A instalação da comissão mista que vai analisar a medida provisória da taxa das blusinhas foi suspensa por falta de acordo entre as lideranças sobre presidência e relatoria. O texto precisa passar pela Câmara e pelo Senado até 8 de setembro; se caducar, o imposto de importação de 20% sobre compras internacionais de até US$ 50 volta a ser cobrado.
O Congresso Nacional adiou nesta quarta-feira, 12 de agosto de 2026, a instalação da comissão mista encarregada de analisar a medida provisória que zerou o imposto de importação de 20% sobre compras internacionais de até 50 dólares, a chamada taxa das blusinhas. O senador Randolfe Rodrigues, líder do governo no Congresso, presidia a reunião e suspendeu os trabalhos por falta de acordo entre as lideranças sobre quem ocuparia a presidência e a relatoria do colegiado. Ele remarcou a tentativa para as 18h30 do mesmo dia e avisou que, sem entendimento, a instalação escorregaria para quinta-feira.
A disputa é de comando, não de mérito. Por se tratar de comissão mista, formada por deputados e senadores, a presidência cabe à Câmara dos Deputados e a relatoria ao Senado Federal. Governistas defendiam o nome de um deputado do PT para presidir o colegiado, e chegou a circular a indicação de um senador do MDB para a relatoria. O parlamentar cotado avisou a aliados que sequer havia sido consultado e que não tem interesse na tarefa, tanto por estar em campanha para a reeleição quanto por o assunto mexer com a Zona Franca de Manaus. Até perto do horário previsto, o próprio governo ainda não havia indicado os parlamentares que comporiam a comissão.

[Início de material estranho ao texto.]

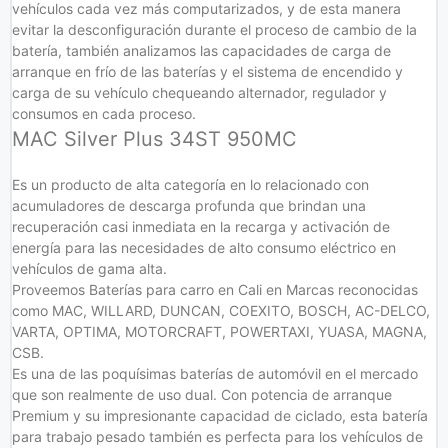
vehículos cada vez más computarizados, y de esta manera
evitar la desconfiguración durante el proceso de cambio de la
batería, también analizamos las capacidades de carga de
arranque en frío de las baterías y el sistema de encendido y
carga de su vehículo chequeando alternador, regulador y
consumos en cada proceso.
MAC Silver Plus 34ST 950MC
Es un producto de alta categoría en lo relacionado con
acumuladores de descarga profunda que brindan una
recuperación casi inmediata en la recarga y activación de
energía para las necesidades de alto consumo eléctrico en
vehículos de gama alta.
Proveemos Baterías para carro en Cali en Marcas reconocidas
como MAC, WILLARD, DUNCAN, COEXITO, BOSCH, AC-DELCO,
VARTA, OPTIMA, MOTORCRAFT, POWERTAXI, YUASA, MAGNA,
CSB.
Es una de las poquísimas baterías de automóvil en el mercado
que son realmente de uso dual. Con potencia de arranque
Premium y su impresionante capacidad de ciclado, esta batería
para trabajo pesado también es perfecta para los vehículos de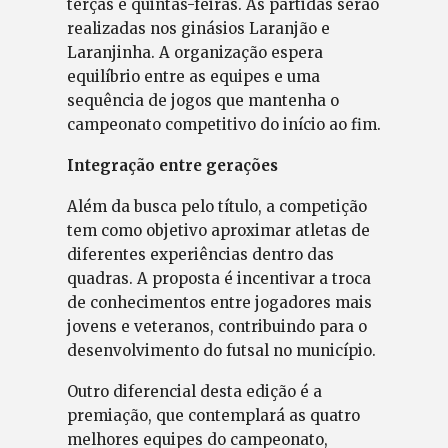
terças e quintas-feiras. As partidas serão
realizadas nos ginásios Laranjão e
Laranjinha. A organização espera
equilíbrio entre as equipes e uma
sequência de jogos que mantenha o
campeonato competitivo do início ao fim.
Integração entre gerações
Além da busca pelo título, a competição
tem como objetivo aproximar atletas de
diferentes experiências dentro das
quadras. A proposta é incentivar a troca
de conhecimentos entre jogadores mais
jovens e veteranos, contribuindo para o
desenvolvimento do futsal no município.
Outro diferencial desta edição é a
premiação, que contemplará as quatro
melhores equipes do campeonato,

A cobertura de centro convergiu no essencial e foi a que reconstruiu o quadro com mais detalhe. Registrou a fala literal do senador que suspendeu a reunião, explicou a regra de repartição dos cargos entre as duas Casas, recuperou a linha do tempo do tributo, criado em 2024 e seguido pela elevação do ICMS de 17% para 20% em dez estados, e detalhou o que a medida provisória faz além de zerar a alíquota: encomendas entre 50 e 3 mil dólares seguem tributadas em 60%, com dedução fixa de 30 dólares. Um desses textos publicou correção explícita, informando que o sistema do Senado havia exibido por engano a confirmação de um colegiado que ainda não existia. Essa cobertura também destacou o cálculo político do Planalto, que vê na cobrança uma das medidas que mais custaram popularidade ao governo, e o temor de que a MP caduque a um mês do primeiro turno.
Veículos de direita deslocaram o eixo do impasse para o consumidor e para a carga tributária. Nessa leitura, apoiada em levantamento de um instituto de orientação liberal, cerca de 68 milhões de brasileiros compram em sites internacionais, com tíquete médio em torno de 18 dólares, e 88% desse público estaria nas classes C, D e E, o que afastaria a ideia de que o benefício vai para consumo de luxo. O mesmo enquadramento registra a resistência da indústria e do varejo, que alegam concorrência desigual porque a empresa brasileira continua sujeita a tributos e custos de produção que o importado não enfrenta. Até o fechamento desta análise, nenhum veículo de esquerda havia coberto o adiamento, de modo que a ênfase em proteção do emprego industrial e em crítica ao lobby do varejo não apareceu no noticiário do dia.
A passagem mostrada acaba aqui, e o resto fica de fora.